## Task prompt
Scan the entries for the word "follow". Every line that has it should be copied.
[Excerpted data — start]
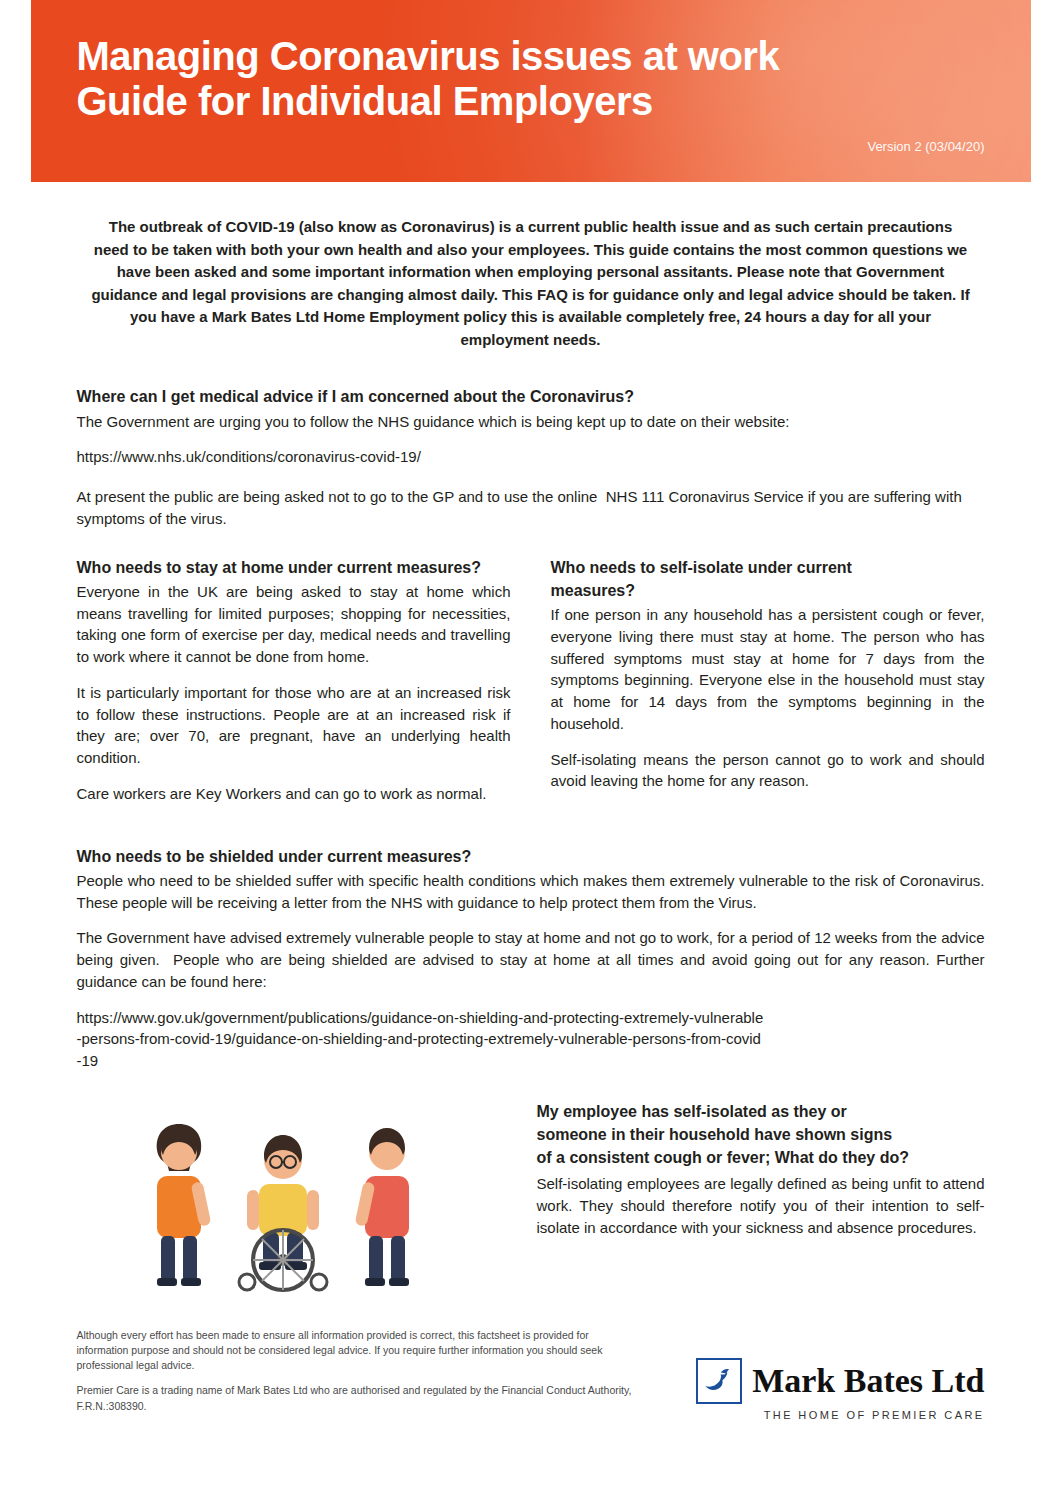Managing Coronavirus issues at work
Guide for Individual Employers
Version 2 (03/04/20)
The outbreak of COVID-19 (also know as Coronavirus) is a current public health issue and as such certain precautions need to be taken with both your own health and also your employees. This guide contains the most common questions we have been asked and some important information when employing personal assitants. Please note that Government guidance and legal provisions are changing almost daily. This FAQ is for guidance only and legal advice should be taken. If you have a Mark Bates Ltd Home Employment policy this is available completely free, 24 hours a day for all your employment needs.
Where can I get medical advice if I am concerned about the Coronavirus?
The Government are urging you to follow the NHS guidance which is being kept up to date on their website:
https://www.nhs.uk/conditions/coronavirus-covid-19/
At present the public are being asked not to go to the GP and to use the online NHS 111 Coronavirus Service if you are suffering with symptoms of the virus.
Who needs to stay at home under current measures?
Everyone in the UK are being asked to stay at home which means travelling for limited purposes; shopping for necessities, taking one form of exercise per day, medical needs and travelling to work where it cannot be done from home.
It is particularly important for those who are at an increased risk to follow these instructions. People are at an increased risk if they are; over 70, are pregnant, have an underlying health condition.
Care workers are Key Workers and can go to work as normal.
Who needs to self-isolate under current
measures?
If one person in any household has a persistent cough or fever, everyone living there must stay at home. The person who has suffered symptoms must stay at home for 7 days from the symptoms beginning. Everyone else in the household must stay at home for 14 days from the symptoms beginning in the household.
Self-isolating means the person cannot go to work and should avoid leaving the home for any reason.
Who needs to be shielded under current measures?
People who need to be shielded suffer with specific health conditions which makes them extremely vulnerable to the risk of Coronavirus. These people will be receiving a letter from the NHS with guidance to help protect them from the Virus.
The Government have advised extremely vulnerable people to stay at home and not go to work, for a period of 12 weeks from the advice being given. People who are being shielded are advised to stay at home at all times and avoid going out for any reason. Further guidance can be found here:
https://www.gov.uk/government/publications/guidance-on-shielding-and-protecting-extremely-vulnerable
-persons-from-covid-19/guidance-on-shielding-and-protecting-extremely-vulnerable-persons-from-covid
-19
My employee has self-isolated as they or
someone in their household have shown signs
of a consistent cough or fever; What do they do?
Self-isolating employees are legally defined as being unfit to attend work. They should therefore notify you of their intention to self-isolate in accordance with your sickness and absence procedures.
Although every effort has been made to ensure all information provided is correct, this factsheet is provided for information purpose and should not be considered legal advice. If you require further information you should seek professional legal advice.
Premier Care is a trading name of Mark Bates Ltd who are authorised and regulated by the Financial Conduct Authority, F.R.N.:308390.
Mark Bates Ltd
The Home of Premier Care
[Excerpted data — finish]
## Written reply
The Government are urging you to follow the NHS guidance which is being kept up to date on their website:
It is particularly important for those who are at an increased risk to follow these instructions. People are at an increased risk if they are; over 70, are pregnant, have an underlying health condition.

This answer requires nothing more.